Given the affordably priced food at Me Jana, the short wine list comes as a bit of a shock. "Has anyone ever ordered Opus One?" a diner scanning the offerings asks a waiter one night. "Maybe you'll be the first!" the server teases. He has to be joking; the cabernet sauvignon-based blockbuster sells for $335 a bottle at Me Jana. What's such a dear wine doing in a neighborhood oasis? The other options, with prices averaging $60, appear to have been plucked from a grab bag of labels. Appealing, food-appropriate wines from Greece and other sunny climes are widely available, but you wouldn't know that from reading the unimaginative selections on this wine card.A flurry of first courses one night banishes any thought of dessert, but our waiter prevails. "We've got some really nice things," he insists. We settle on what sounds like a Lebanese riff on banana pudding and are pleased with the choice. Layers of soft cheese, crisp pastry, fresh bananas, a shower of crushed pistachios and a splash of rose water make an irresistible combination. Chocolate cake, on the other hand, feels like a concession to American tastes, and kanafe is rubbery cheese in a thin case of phyllo.

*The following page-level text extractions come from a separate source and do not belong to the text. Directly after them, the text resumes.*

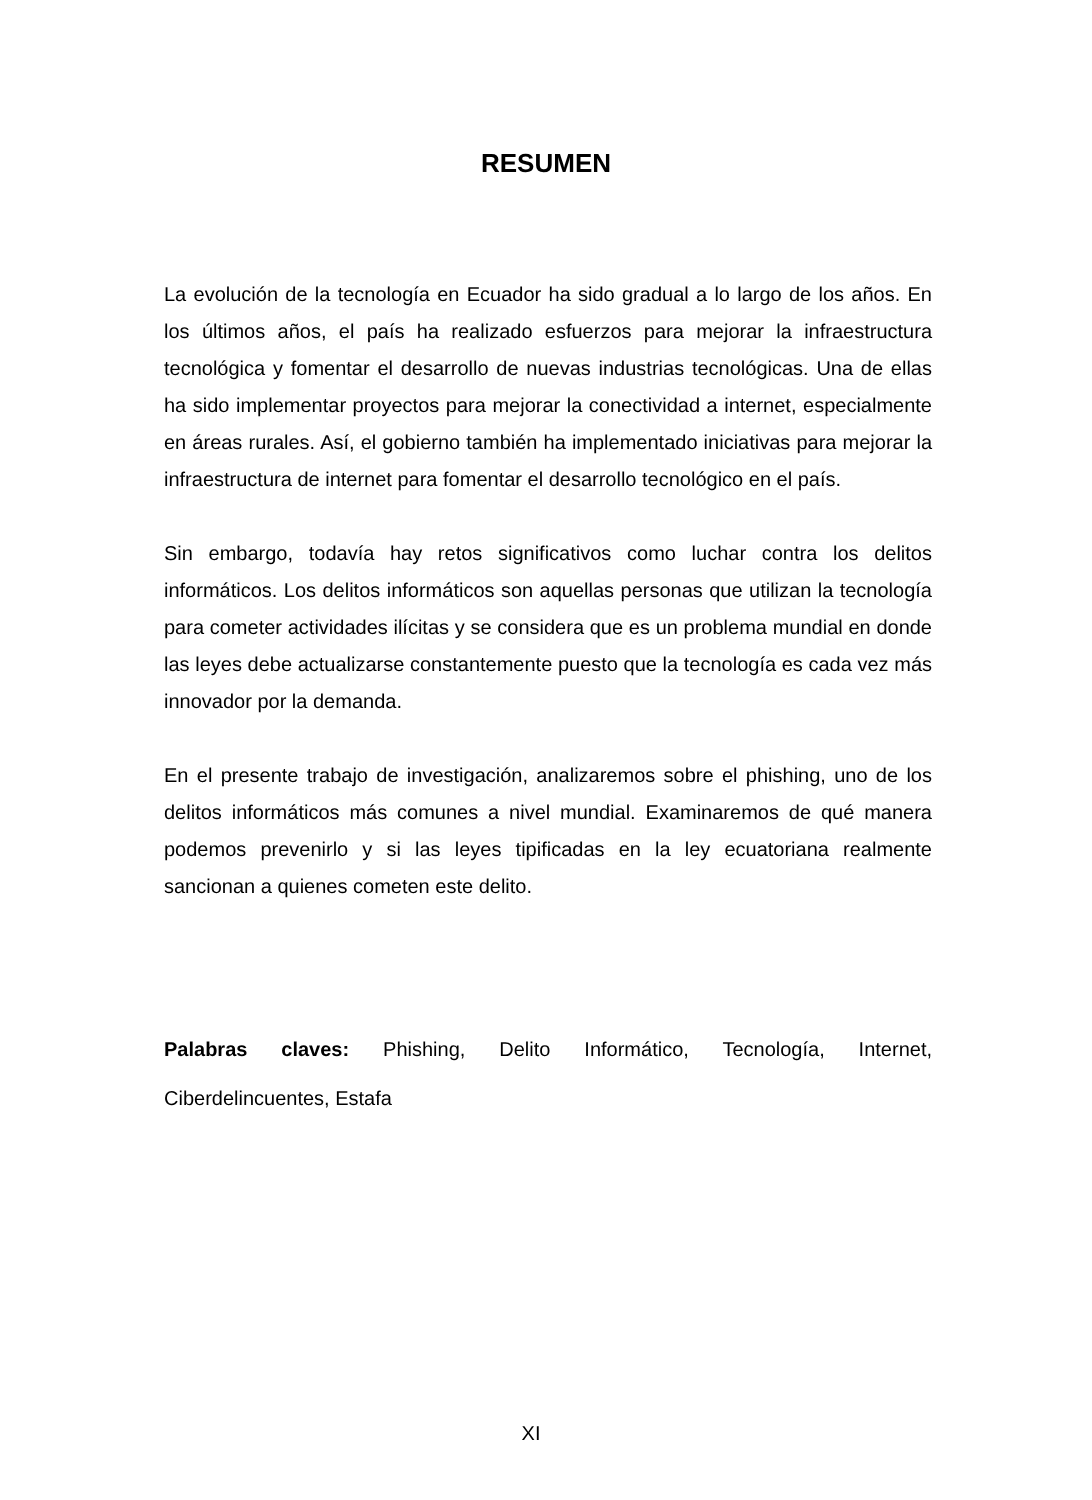RESUMEN
La evolución de la tecnología en Ecuador ha sido gradual a lo largo de los años. En los últimos años, el país ha realizado esfuerzos para mejorar la infraestructura tecnológica y fomentar el desarrollo de nuevas industrias tecnológicas. Una de ellas ha sido implementar proyectos para mejorar la conectividad a internet, especialmente en áreas rurales. Así, el gobierno también ha implementado iniciativas para mejorar la infraestructura de internet para fomentar el desarrollo tecnológico en el país.
Sin embargo, todavía hay retos significativos como luchar contra los delitos informáticos. Los delitos informáticos son aquellas personas que utilizan la tecnología para cometer actividades ilícitas y se considera que es un problema mundial en donde las leyes debe actualizarse constantemente puesto que la tecnología es cada vez más innovador por la demanda.
En el presente trabajo de investigación, analizaremos sobre el phishing, uno de los delitos informáticos más comunes a nivel mundial. Examinaremos de qué manera podemos prevenirlo y si las leyes tipificadas en la ley ecuatoriana realmente sancionan a quienes cometen este delito.
Palabras claves: Phishing, Delito Informático, Tecnología, Internet, Ciberdelincuentes, Estafa
XI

Diners feast amid some style: buffed dark wood floors, walls in red or peach, lights that cast an amber glow. One small dining room faces North Adams Stree; a second - which has the advantage of large round tables for small groups - looks onto Clarendon Boulevard. Both could be pressed into service as a place to take the family or a date.
That's the nice thing about Me Jana. It addresses, and more than satisfies, multiple needs.